Das P’9981 ist eine gemeinsame Arbeit des Smartphone-Giganten RIM, bekannt durch seine BlackBerrys, und dem Automobilhersteller Porsche. Aus diesem Grund trägt das Gerät auch den etwas schräg aussehenden Namen P’9981.

Das Design kann man auf jeden Fall als nicht alltäglich bezeichnen. Das P’9981 könnte man so sicher auch getrost auf der Enterprise benutzen. Das technische Innenleben ist hingegen weit weniger spektakulär, das Smartphone muss sich hinter der Konkurrenz von Samsung und Co. aber auch nicht verstecken.

Neben einem 1,2 GHz großen Singlecore-Prozessor von Snapdragon befinden sich 768 MB Ram an Board. Der berührungsempfindliche Bildschirm misst 2,8 Zoll und ergänzt die BlackBerry-typische vollständige Qwerty-Tastatur, die zwischen Display und Tastatur gelegenen Steuertasten und das bekannte Steuerpad.

Eine 5 Megapixel-Kamera, HSDPA, WLAN, Bluetooth und 8 GB interner Speicher, der mittels MicroSD auf bis zu 32 GB erweitert werden kann, runden das Bild ab.

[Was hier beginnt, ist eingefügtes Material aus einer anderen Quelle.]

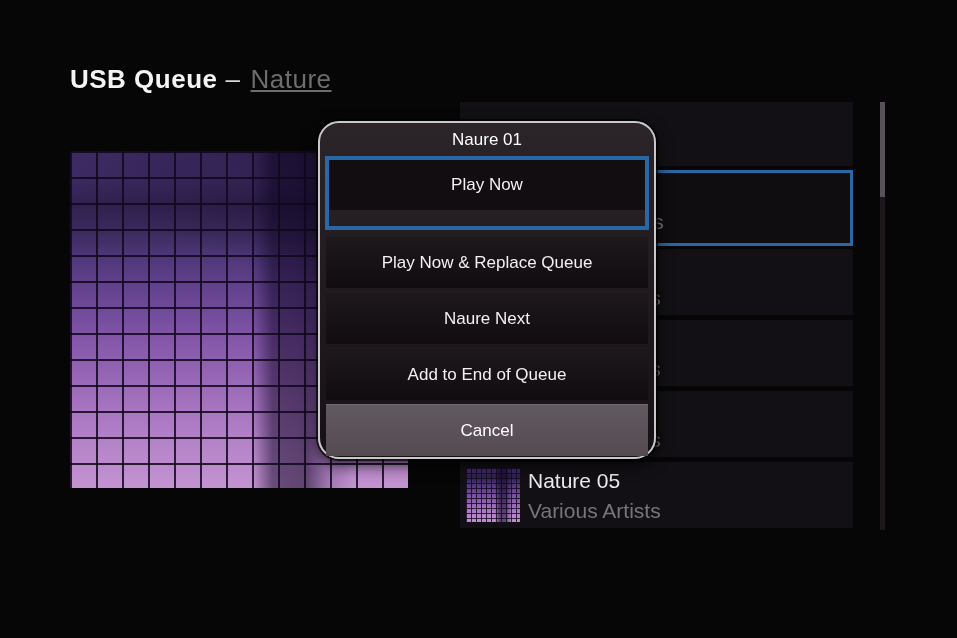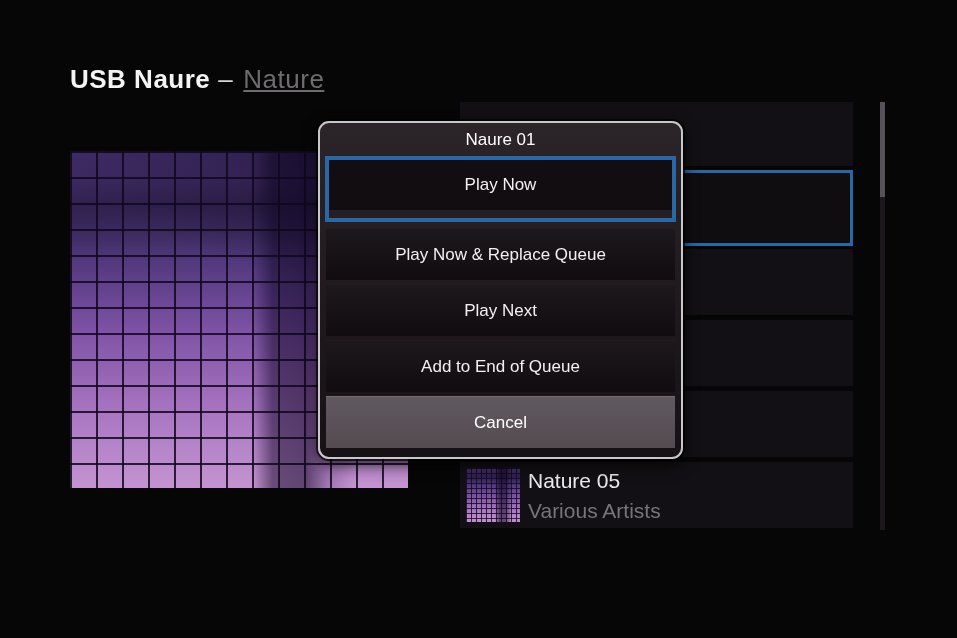--- a/index.html
+++ b/index.html
@@ -96,7 +96,7 @@
 <body>
 
 <div class="header">
-  <span class="title">USB Naure</span><span class="sep">–</span><span class="subtitle">Nature</span>
+  <span class="title">USB Queue</span><span class="sep">–</span><span class="subtitle">Nature</span>
 </div>
 
 <div class="album-art mosaic"></div>

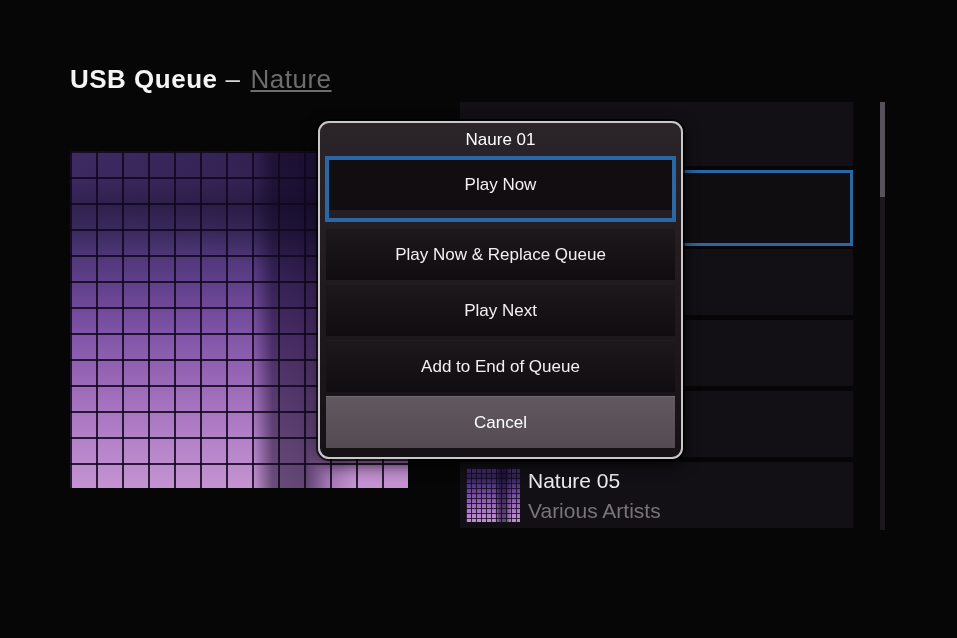--- a/index.html
+++ b/index.html
@@ -62,8 +62,8 @@
 
   
   .dialog{
-    position:absolute;left:318px;top:121px;width:365px;height:338px;
-    box-sizing:border-box;border:2px solid #c9c8c9;border-radius:11px;
+    position:absolute;left:318px;top:121px;width:338px;height:338px;
+    box-sizing:border-box;border:2px solid #c9c8c9;border-radius:21px;
     background:linear-gradient(#2b2428,#161115);
     box-shadow:0 0 0 2px rgba(0,0,0,0.65), 0 5px 16px rgba(0,0,0,0.85);
     padding:0 6px;z-index:10;

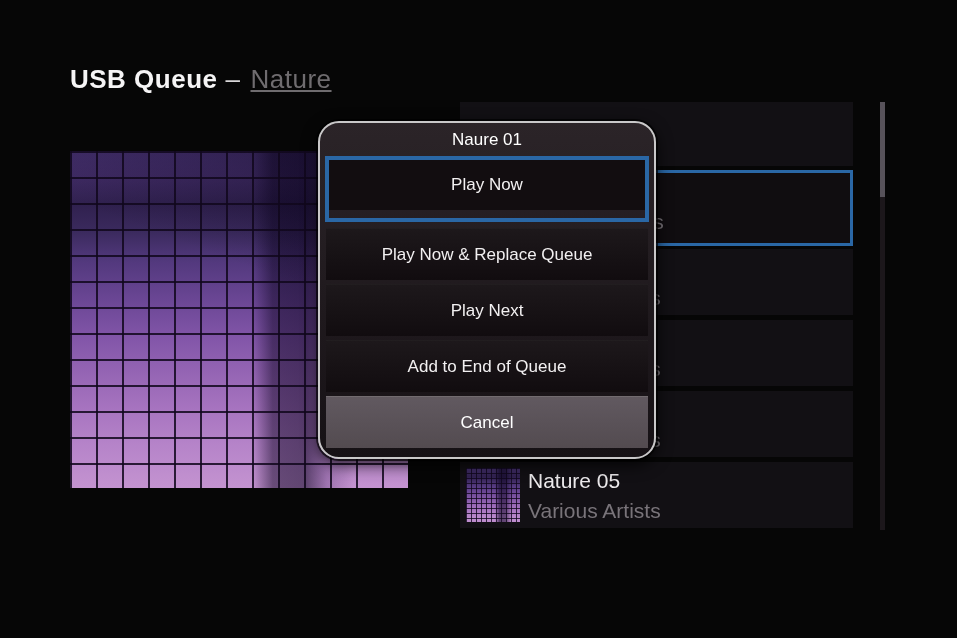--- a/index.html
+++ b/index.html
@@ -85,7 +85,7 @@
     border:4px solid #2a67a5;
     margin:0 -1px 6px -1px;
   }
-  .focus-ring .dlg-btn{height:50px;line-height:50px;margin-bottom:8px;border-top:none;background:#120d10;text-align:center;}
+  .focus-ring .dlg-btn{height:50px;line-height:50px;margin-bottom:16px;border-top:none;background:#120d10;text-align:center;}
   .dlg-btn.cancel{
     background:linear-gradient(#615960,#534b50);
     border-top:1px solid rgba(255,255,255,0.18);

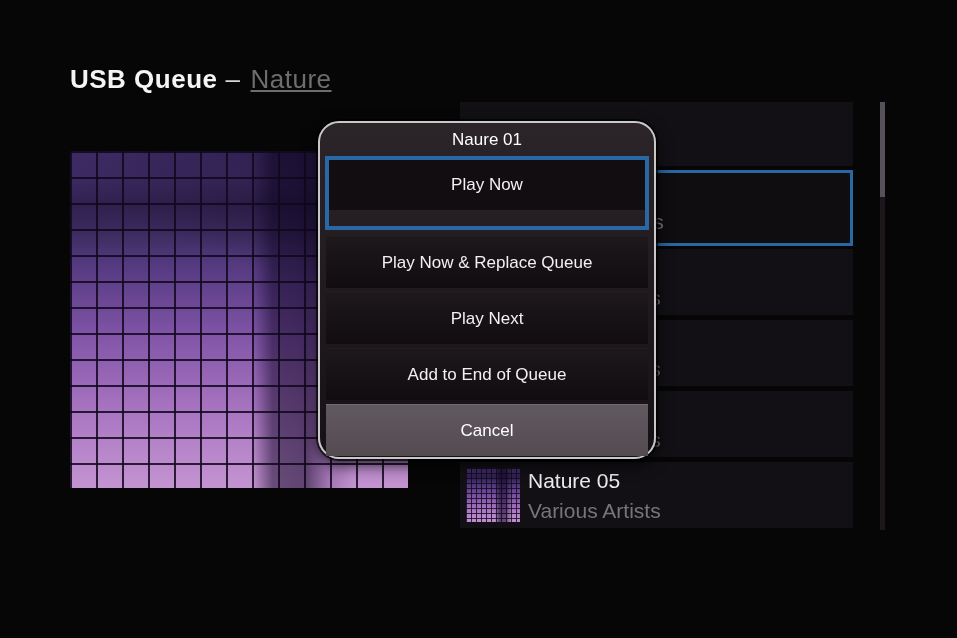--- a/index.html
+++ b/index.html
@@ -160,7 +160,7 @@
 
   <div class="dlg-btn">Play Now &amp; Replace Queue</div>
 
-  <div class="dlg-btn">Play Next</div>
+  <div class="dlg-btn">Naure Next</div>
 
   <div class="dlg-btn">Add to End of Queue</div>
 

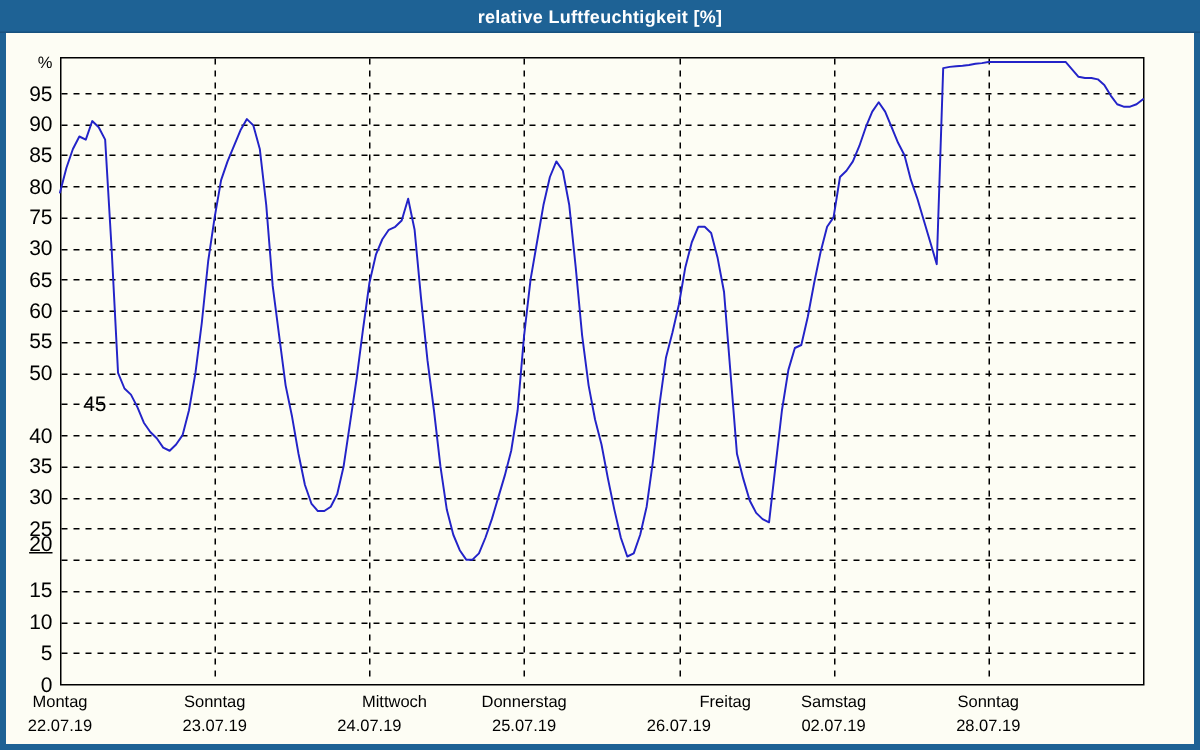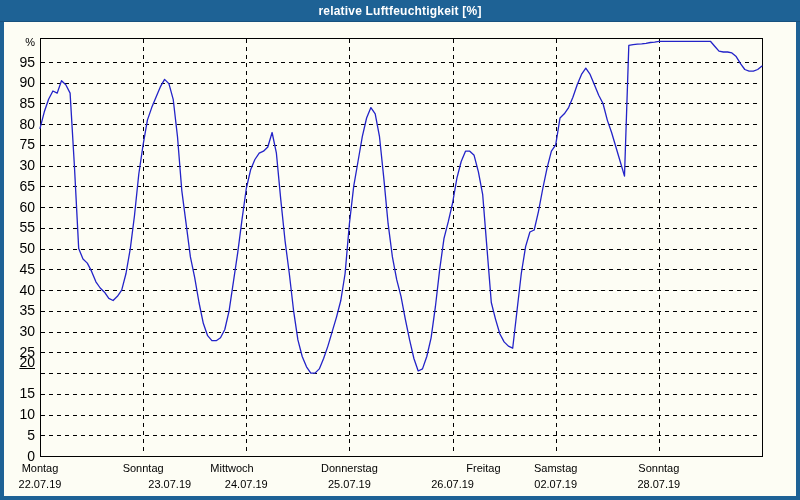--- a/index.html
+++ b/index.html
@@ -62,7 +62,7 @@
       <div class="ylab" style="left: 5px; top: 325.079px;">30</div>
       <div class="ylab" style="left: 5px; top: 304.342px;">35</div>
       <div class="ylab" style="left: 5px; top: 283.605px;">40</div>
-      <div class="ylab" style="left: 5px; top: 262.868px;">45</div>
+      <div class="ylab" style="left: 5px; top: 262.868px; padding-left: 36px;">45</div>
       <div class="ylab" style="left: 5px; top: 242.132px;">50</div>
       <div class="ylab" style="left: 5px; top: 221.395px;">55</div>
       <div class="ylab" style="left: 5px; top: 200.658px;">60</div>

Böse Zungen behaupten ja, man hätte dem BlackBerry Bold 9900 einfach ein futuristischeres Mäntelchen verpasst. Als Betriebssystem kommt zumindest ebenfalls BlackBerry OS 7 zum Einsatz.

Als kleines Schmankerl bietet das P’9981 einen eingebauten NFC-Chip, der in Smartphones noch lange nicht selbstverständlich ist.

Was das gute Stück kosten soll, ist nicht bekannt. Da man es allerdings sehr wahrscheinlich nur in den Porsche Design Stores käuflich erwerben kann, ist fraglich, ob für das angepeilte Klientel Geld wirklich eine Rolle spielt.